EXTRACT TO READ.
* * *

KCAB-LP was a low-power television station serving western Pinal County, Arizona, as an America One affiliate. It provided analog over-the-air service on UHF channel 28 from its transmitter in downtown Casa Grande, Arizona, and was available on various area cable providers. KCAB-LP was owned by Central Arizona Broadcasting, LLC. of Casa Grande.

History
On October 18, 2002, the FCC granted an original construction permit to build a licensed low-power television station on channel 27, to be K27HF.

Prior to completing construction, Central Arizona Broadcasting realized the potential for interference on channel 27 from Phoenix station KAZT-CA, and applied to the FCC to move to channel 28. The FCC granted the application and the station was licensed on October 27, 2005, taking the call sign of KCAB-LP. It was the second television station licensed to Casa Grande and the first station to air locally produced programming.

In 2009, KCAB filed an application to return to channel 47 as a digital channel. Together with a transmitter move, the 15 kW signal would reach Casa Grande, Arizona City, Eloy, Maricopa, Chandler, Gilbert and other parts of the eastern Phoenix suburbs, and Florence. Currently, signal coverage is limited to Casa Grande only.

* * *

Write out the passage about KCAB-LP word for word, from "KCAB-LP was a" to "of Casa Grande.".

(Body or hand keypoint data)
* * *

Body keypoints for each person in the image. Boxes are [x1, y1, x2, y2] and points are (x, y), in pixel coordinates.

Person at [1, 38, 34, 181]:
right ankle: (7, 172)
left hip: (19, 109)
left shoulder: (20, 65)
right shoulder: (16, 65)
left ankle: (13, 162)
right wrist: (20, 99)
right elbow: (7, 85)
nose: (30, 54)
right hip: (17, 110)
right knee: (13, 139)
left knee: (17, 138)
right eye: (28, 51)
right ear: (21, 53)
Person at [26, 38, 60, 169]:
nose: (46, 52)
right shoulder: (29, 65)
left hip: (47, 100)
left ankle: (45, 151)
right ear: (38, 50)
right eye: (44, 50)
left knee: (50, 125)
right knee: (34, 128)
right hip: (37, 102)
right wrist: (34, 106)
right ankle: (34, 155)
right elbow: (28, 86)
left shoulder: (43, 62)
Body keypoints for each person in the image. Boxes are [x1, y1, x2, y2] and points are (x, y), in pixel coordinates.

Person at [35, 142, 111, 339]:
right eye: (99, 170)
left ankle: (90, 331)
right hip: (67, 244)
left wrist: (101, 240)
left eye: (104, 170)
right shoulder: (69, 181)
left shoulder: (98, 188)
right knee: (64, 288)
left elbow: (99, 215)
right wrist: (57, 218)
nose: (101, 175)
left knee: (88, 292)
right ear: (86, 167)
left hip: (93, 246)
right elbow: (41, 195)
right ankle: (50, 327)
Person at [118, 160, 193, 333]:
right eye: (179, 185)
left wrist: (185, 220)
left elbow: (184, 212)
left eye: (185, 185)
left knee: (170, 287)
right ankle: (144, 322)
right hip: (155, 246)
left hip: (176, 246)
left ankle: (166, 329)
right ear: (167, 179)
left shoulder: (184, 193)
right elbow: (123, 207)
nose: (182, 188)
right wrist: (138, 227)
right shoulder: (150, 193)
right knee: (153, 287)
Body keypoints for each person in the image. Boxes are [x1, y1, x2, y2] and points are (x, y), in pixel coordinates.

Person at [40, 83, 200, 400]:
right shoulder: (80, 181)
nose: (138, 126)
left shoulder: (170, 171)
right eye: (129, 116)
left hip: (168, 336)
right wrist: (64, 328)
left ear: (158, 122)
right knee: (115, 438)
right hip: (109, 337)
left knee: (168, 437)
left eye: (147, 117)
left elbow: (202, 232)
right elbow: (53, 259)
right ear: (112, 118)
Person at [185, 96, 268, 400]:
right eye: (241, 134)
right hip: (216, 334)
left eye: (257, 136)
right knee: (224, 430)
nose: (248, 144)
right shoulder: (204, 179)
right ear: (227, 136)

* * *

RESPONSE TO THE EXERCISE.
KCAB-LP was a low-power television station serving western Pinal County, Arizona, as an America One affiliate. It provided analog over-the-air service on UHF channel 28 from its transmitter in downtown Casa Grande, Arizona, and was available on various area cable providers. KCAB-LP was owned by Central Arizona Broadcasting, LLC. of Casa Grande.